Ireland needs to practise what it preaches on climate action, says Mary Robinson
State must approach climate diplomacy on global stage ‘with a deep sense of humility’
Former president Mary Robinson was speaking at the remote Global Ireland 2020 conference. File photograph: Cyril Byrne
Ireland needs to approach climate diplomacy on the global stage “with a deep sense of humility”, given its past failures to address the consequences of global warming, according to former president Mary Robinson.
The climate justice campaigner said she had no doubt Ireland had displayed international leadership on matters of concern to other countries, such as promoting sustainable development goals, gender equality and world hunger, which was critical to securing a temporary seat on the UN Security Council.

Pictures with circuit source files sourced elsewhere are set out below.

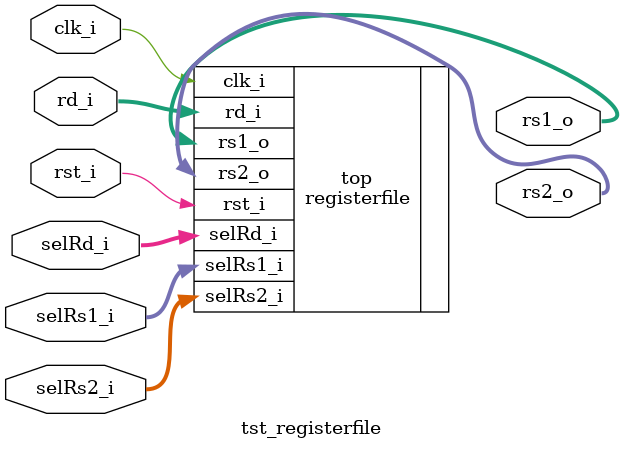
<source format=v>
`include "registerfile.v"
`timescale 1ns/1ns

module tst_registerfile (
    input clk_i,
    input rst_i,
    input [31:0] rd_i,
    output reg [31:0] rs1_o,
    output reg [31:0] rs2_o,
    input [4:0] selRd_i,
    input [4:0] selRs1_i,
    input [4:0] selRs2_i
   );

registerfile top(
    .clk_i(clk_i),
    .rst_i(rst_i),
    .rd_i(rd_i),
    .rs1_o(rs1_o),
    .rs2_o(rs2_o),
    .selRd_i(selRd_i),
    .selRs1_i(selRs1_i),
    .selRs2_i(selRs2_i)
);

initial begin
    $dumpfile("logs/vlt_dump.vcd");
    $dumpvars();
end

endmodule

</source>
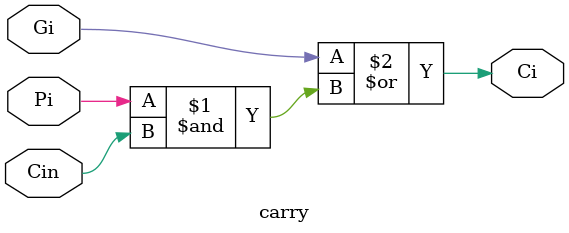
<source format=sv>
module carry
    (
        input Gi,Pi,Cin,
        output Ci
    );

    assign Ci = Gi | (Pi & Cin);
    
endmodule: carry

</source>
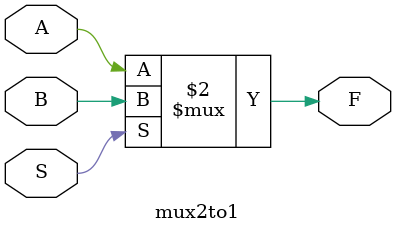
<source format=sv>
module mux2to1 (
    input  wire A,
    input  wire B,
    input  wire S,
    output wire F 
);
  assign F = (S == 1'b0) ? A : B;
endmodule

</source>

“But what about our reputation on climate change? Did we not admit until recently being something of a laggard?” Mrs Robinson said. She recalled the Supreme Court had ruled the Government’s national mitigation plan was far short of what was needed to meet Ireland’s climate commitments, and ordered a new, more ambitious strategy.
“International leadership has to be earned . . . backed by a consistent domestic policy. We have to practise what we preach,” added Mrs Robinson. She was speaking at the remote Global Ireland 2020 conference with Irish ambassadors and diplomats organised by the Department of Foreign Affairs and considering Ireland’s impact on climate diplomacy.
However, she believed the programme for government tied into five-year carbon budgets was a good beginning. But this top-down approach had to be matched by a “bottom up, all-of-people approach” drawing on some of the lessons of coronavirus, notably that “collective human behaviour matters”.
Mrs Robinson said Ireland was in a position to play a leading role in the forthcoming Africa-EU summit by embracing a genuine climate justice approach.
Minister for Climate Action Eamon Ryan agreed Ireland needed to embrace climate diplomacy with humility given its past record, but it could do so with optimism and credibility, he believed.
However, he said the country was leading the world in integrating renewable electricity on its power grid and was now tackling climate issues at source.
This meant Ireland was ahead of other countries in stopping exploration of oil and gas, not importing fracked gas and ending peat extraction.
EU director general for climate action Raffaele Mauro Petriccione said Irish climate plans may have been inadequate in the past, but the current one was “a rather good plan” .
A “green recovery” after coronavirus was not a one-off, he said. It was part of a much bigger process tied into the EU’s seven-year budget which would rebuild the EU economy “not as before with all its faults, where people get comfortable after a few years, if they are lucky”.